Solidarisiert hat sich die Bewegung zudem mit Besetzungsaktionen wie jener im deutschen Hambacher Forst, wo sich Klimaaktivisten während Jahren für die Erhaltung eines kleinen Waldstückes einsetzen und teilweise auch Gewalt eingesetzt wird. Die Kampagne wurde vom deutschen Bundesamt für Verfassungsschutz als linksextremistisch beeinflusst bezeichnet.
Jurist: Ein Klimanotstand gibt es rechtlich nicht
Auch dieses Jahr will die Klimastreik-Bewegung voll auf das Mittel des zivilen Ungehorsams setzen. So heisst es in der Strategie, welche sie Anfang dieses Jahres veröffentlicht hat: «Um eine Atmosphäre der Veränderung zu fördern, braucht es nun massenhaften kollektiven Ungehorsam.» Als Grund wird häufiger der Klimanotstand genannt. So sagte zum Beispiel eine Klimastreikende im Gespräch mit der Republik, «bis ein mögliches Klimagesetz nach unseren Vorstellungen in der Verfassung stünde, würden Jahre vergehen. Zeit, die wir nicht mehr haben. Das hätte man vor 30 Jahren angehen müssen».
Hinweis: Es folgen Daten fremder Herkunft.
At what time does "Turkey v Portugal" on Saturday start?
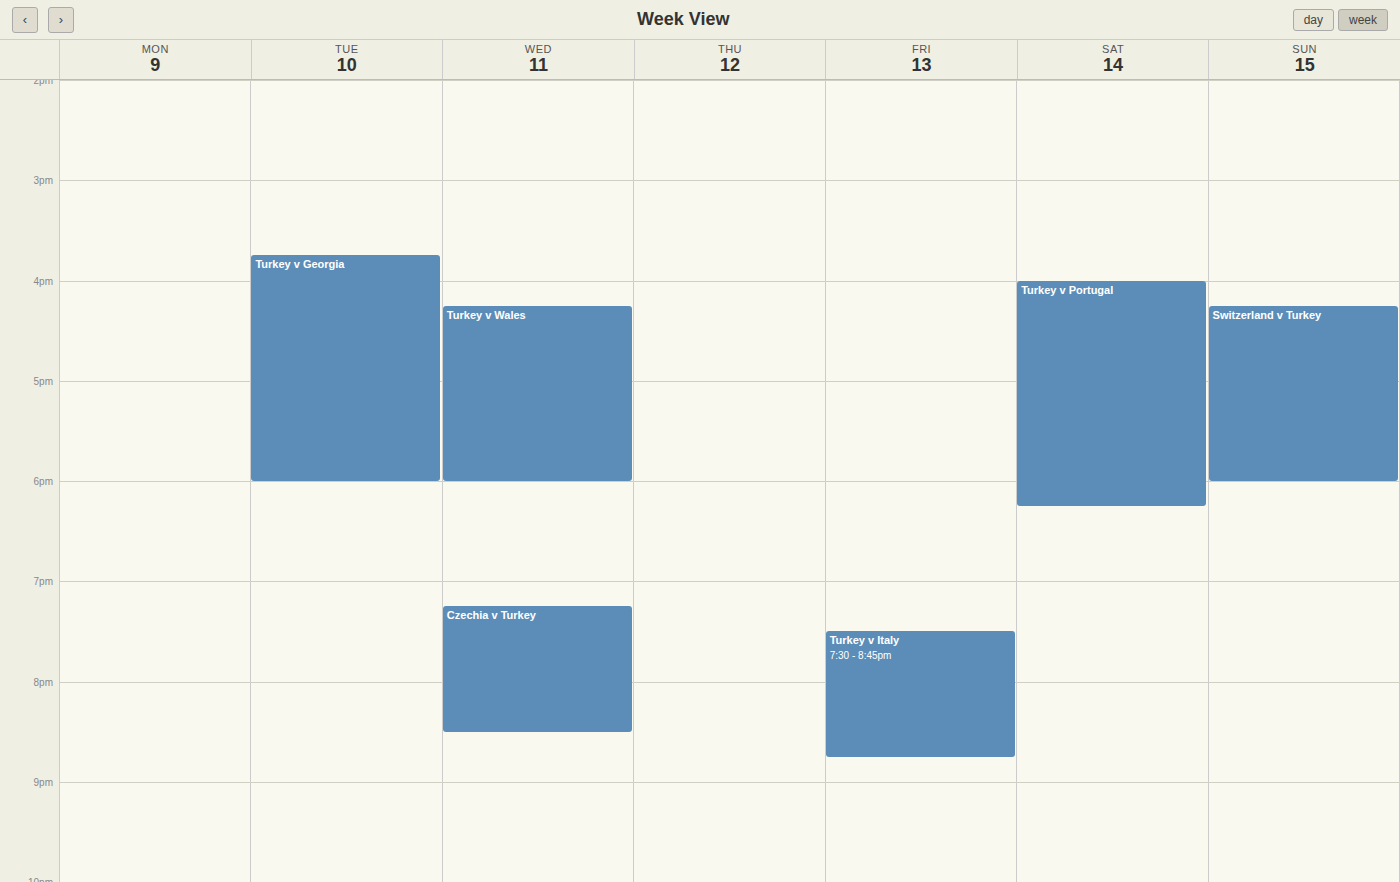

Rechtlich sehe die Schweizer Verfassung einen Klimanotstand nicht vor, sagt Patrice Martin Zumsteg, Dozent für öffentliches Recht an der ZHAW. «Die Schweizer Verfassung schützt strafrechtliche Handlungen nicht, nur weil jemandem der rechtliche Weg zu lange dauert», sagt er. Es bräuchte vielmehr eine unmittelbare Gefahr, etwa für Leib und Leben, um strafrechtliche Handlungen rechtfertigen zu können, wie zum Beispiel auch für die Rechtfertigung der Notwehr. «Die Bedrohung durch die Klimaveränderung steht jedoch nicht unmittelbar bevor, es wird vielmehr je nach Verlauf noch mehrere Generationen dauern, bis die Bedrohung wirklich greifbar ist.»
Mehrere kantonale Gerichte entschieden aber anders. So sprach das Genfer Kantonsgericht im Oktober 2020 einen jungen Aktivisten frei, nachdem er ein CS-Gebäude mit abwaschbarer Farbe verschmiert hatte. Das Gericht machte den rechtfertigenden Notstand geltend.
In einem anderen Fall im Waadt wurden hingegen der Freispruch von angeklagten Klimaaktivisten, die in einer CS-Filiale Tennis spielten, in zweiter Instanz wieder aufgehoben. Patrice Martin Zumsteg ist sich sicher, dass schlussendlich das Bundesgericht darüber entscheiden wird, inwieweit die Klimaveränderung zivilen Ungehorsam rechtfertigen kann. «Es ist allgemein bekannt, dass die Klimabewegung vermehrt zu solchen Aktionen greift, da wird das Bundesgericht eine einheitliche Rechtsprechung durchsetzen wollen», sagt Zumsteg.
Für Zumsteg ist jedoch auch klar: Die Verfassung sieht den politischen Weg über Initiative und Referendum vor, um Ziele wie die der Klimabewegung durchzusetzen. Beim CO₂-Gesetz hätten Klimaaktivisten ja auch das Referendum unterstützt.
Wie radikal ist zu radikal für die Bevölkerung?
Mit dem vermehrten Einsatz von zivilem Ungehorsam würde sich die Klimabewegung rechtlich eher ins Abseits manövrieren. «Die Rechtsprechung ist ganz klar. Wer bei Demonstrationen zu rechtswidrigen Mitteln greift, kann sich nicht auf die Versammlungs- und Meinungsfreiheit berufen», sagt Zumsteg. Wenn es während Demonstrationen häufiger zu Ausschreitungen komme, könnte sich dies negativ auf zukünftige Bewilligungen auswirken.
Nicht nur rechtlich könnte die Strategie ziviler Ungehorsam negative Folgen haben. So sagt die Umweltpsychologin Oriane Sarrasin zum «Blick», dass aufmerksamkeitserregende Aktionen zwar das Bewusstsein für ein Thema ändern würden. «Aber wenn sie zu radikal oder gar gewalttätig sind, wird das Ziel nicht erreicht», warnt sie.
Für Sozialanthropologin Simone Gretler Heusser ist die Grenze nicht einfach zu ziehen. So gehe der Erfolg von Organisationen wie Greenpeace genau auf ihre radikalen Aktionen zurück, erklärt sie dem «Blick». Wichtig sei, dass die Bewegung den Bezug zur Bevölkerung nicht verliere und den Dialog fördere.
Nächste Aktion schon in den Startlöchern
Am 21. Mai plant der Klimastreik bereits die nächste Aktion, einen weiteren «Strike for Future», sich beteiligen werden auch mehrere Gewerkschaften, unter anderem die Unia. Mehrere Grossdemonstrationen seien geplant, die meisten davon seien auch bewilligt, teilte die Bewegung am Montag an einer Medienkonferenz mit.
Doch wie weit wird der zivile Ungehorsam in knapp zwei Wochen gehen? Der Klimastreik hält auf seiner Webseite fest: «Alle Aktionen sind non-violent», also gewaltfrei. Bei Sachbeschädigungen ist der Verhaltenskodex jedoch nicht so absolut, es heisst: «Weiterhin sollen Sachbeschädigungen vermieden werden.»